SAPS probe claims of student shot & wounded by officers during Wits protest

Students say the young woman was shot in the leg by police but the South African Police Service (SAPS) said all that was used on Monday was a smoke grenade and water cannon.

FILE: A small group of protesting students blocked roads with stones and rubble in Braamfontein near Wits University as part of the National Shutdown over student finances on 15 March 2021. Picture: Mia Lindeque/Eyewitness News

JOHANNESBURG - Police are investigating claims that a student was wounded after being shot at by officers during a protest in Braamfontein.

Students say the young woman was shot in the leg by police but the South African Police Service (SAPS) said all that was used on Monday was a smoke grenade and water cannon.

Police are now hoping to speak to the student and look at her medical records after she was treated at hospital.

Spokesperson Vish Naidoo said: “The South African Police Service has taken note of a video and reports depicting that a female was shot during a protest in Braamfontein. The SAPS can report that none of its members deployed in Braamfontein had fired any shots during the said protest. However, in an effort to disperse volatile crowds, only a small grenade was used in one incident and water cannons in others.”

The conduct of police officers has been under scrutiny since the killing of Mthokozisi Ntumba when cops shot him during protests by wits students last week.
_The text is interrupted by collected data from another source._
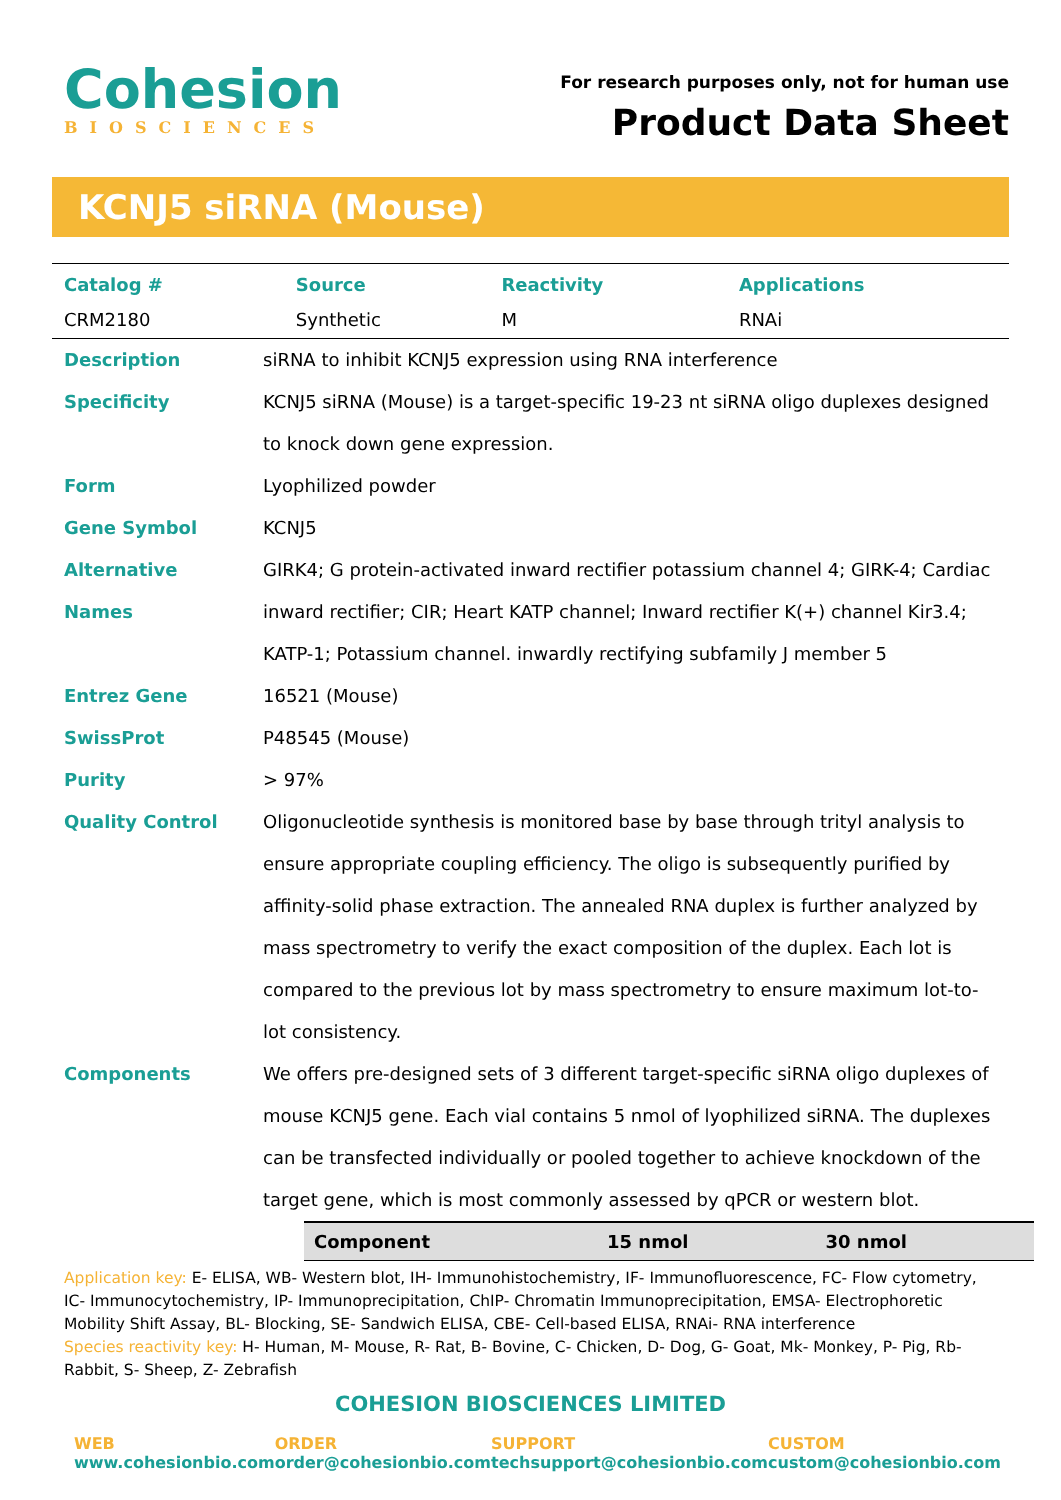Cohesion
BIOSCIENCES
For research purposes only, not for human use
Product Data Sheet
KCNJ5 siRNA (Mouse)
| Catalog # | Source | Reactivity | Applications |
| --- | --- | --- | --- |
| CRM2180 | Synthetic | M | RNAi |
| Description | siRNA to inhibit KCNJ5 expression using RNA interference |
| Specificity | KCNJ5 siRNA (Mouse) is a target-specific 19-23 nt siRNA oligo duplexes designed to knock down gene expression. |
| Form | Lyophilized powder |
| Gene Symbol | KCNJ5 |
| Alternative Names | GIRK4; G protein-activated inward rectifier potassium channel 4; GIRK-4; Cardiac inward rectifier; CIR; Heart KATP channel; Inward rectifier K(+) channel Kir3.4; KATP-1; Potassium channel. inwardly rectifying subfamily J member 5 |
| Entrez Gene | 16521 (Mouse) |
| SwissProt | P48545 (Mouse) |
| Purity | > 97% |
| Quality Control | Oligonucleotide synthesis is monitored base by base through trityl analysis to ensure appropriate coupling efficiency. The oligo is subsequently purified by affinity-solid phase extraction. The annealed RNA duplex is further analyzed by mass spectrometry to verify the exact composition of the duplex. Each lot is compared to the previous lot by mass spectrometry to ensure maximum lot-to-lot consistency. |
| Components | We offers pre-designed sets of 3 different target-specific siRNA oligo duplexes of mouse KCNJ5 gene. Each vial contains 5 nmol of lyophilized siRNA. The duplexes can be transfected individually or pooled together to achieve knockdown of the target gene, which is most commonly assessed by qPCR or western blot. |
| Component | 15 nmol | 30 nmol |
| --- | --- | --- |
Application key: E- ELISA, WB- Western blot, IH- Immunohistochemistry, IF- Immunofluorescence, FC- Flow cytometry, IC- Immunocytochemistry, IP- Immunoprecipitation, ChIP- Chromatin Immunoprecipitation, EMSA- Electrophoretic Mobility Shift Assay, BL- Blocking, SE- Sandwich ELISA, CBE- Cell-based ELISA, RNAi- RNA interference
Species reactivity key: H- Human, M- Mouse, R- Rat, B- Bovine, C- Chicken, D- Dog, G- Goat, Mk- Monkey, P- Pig, Rb- Rabbit, S- Sheep, Z- Zebrafish
COHESION BIOSCIENCES LIMITED
WEB
www.cohesionbio.com
ORDER
order@cohesionbio.com
SUPPORT
techsupport@cohesionbio.com
CUSTOM
custom@cohesionbio.com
Ntumba was not part of the demonstrations and had just left a medical centre when he was killed on the pavement.

READ: Wits students hope Mthokozisi Ntumba's family sees justice done after arrests

Meanwhile, students from Wits and the University of Johannesburg are expected to protest again on Tuesday.

They are demanding the scrapping of historic debt and that government deliver on its promise to provide free education for poor and missing middle students.

PP VISITS TERTIARY INSTITUTIONS

Acting Public Protector Kholeka Gcaleka is at the University of Venda on Tuesday morning for a meeting with the vice chancellor, NSFAS and the South African Human Rights Commission regarding issues of access to tertiary education.

Gcaleka was due to start her tour earlier this year even before the national shutdown was announced.

She’s also expected to speak to student representatives.

The Office of Public Protectors has received eight complaints from members of the public about the financial crisis in the sector that leads to protests every year.

Spokesperson Oupa Segalwe said: “The Public Protector has decided to go out into the country to speak to a number of stakeholders in those institutions and to try and bring the parties together.”

She will later visit the University of the Free State and University of Pretoria and the Tshwane University of Technology campus in Nelspruit.